» DIRECTIONS:
After locating the line that contains "TEMP_EMAIL_API_KEY moim ChatTempMail API" in the data below, set down exactly that line and each one after it through the line that contains "More installation methods", and nothing more.
--
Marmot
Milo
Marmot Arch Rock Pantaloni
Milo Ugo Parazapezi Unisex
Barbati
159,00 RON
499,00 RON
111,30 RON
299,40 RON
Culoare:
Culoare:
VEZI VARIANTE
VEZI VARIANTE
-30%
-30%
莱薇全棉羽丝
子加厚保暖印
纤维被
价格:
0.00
--
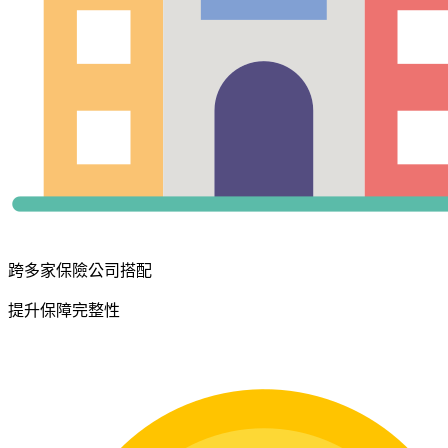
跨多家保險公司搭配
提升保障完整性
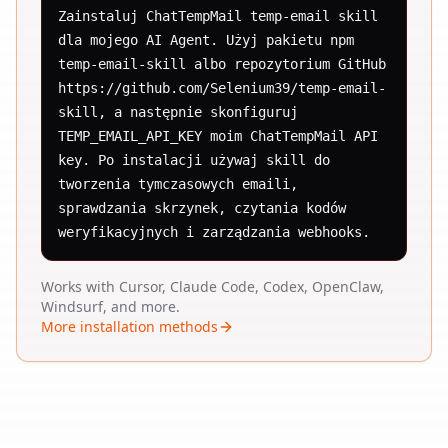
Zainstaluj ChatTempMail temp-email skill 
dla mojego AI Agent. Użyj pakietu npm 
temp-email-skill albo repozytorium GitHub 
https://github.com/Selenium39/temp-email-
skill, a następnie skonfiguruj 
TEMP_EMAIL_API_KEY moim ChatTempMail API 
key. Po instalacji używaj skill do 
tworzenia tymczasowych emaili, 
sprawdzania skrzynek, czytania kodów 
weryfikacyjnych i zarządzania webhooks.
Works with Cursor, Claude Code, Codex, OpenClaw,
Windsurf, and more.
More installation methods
--
» THE ANSWER:
TEMP_EMAIL_API_KEY moim ChatTempMail API 
key. Po instalacji używaj skill do 
tworzenia tymczasowych emaili, 
sprawdzania skrzynek, czytania kodów 
weryfikacyjnych i zarządzania webhooks.
Works with Cursor, Claude Code, Codex, OpenClaw,
Windsurf, and more.
More installation methods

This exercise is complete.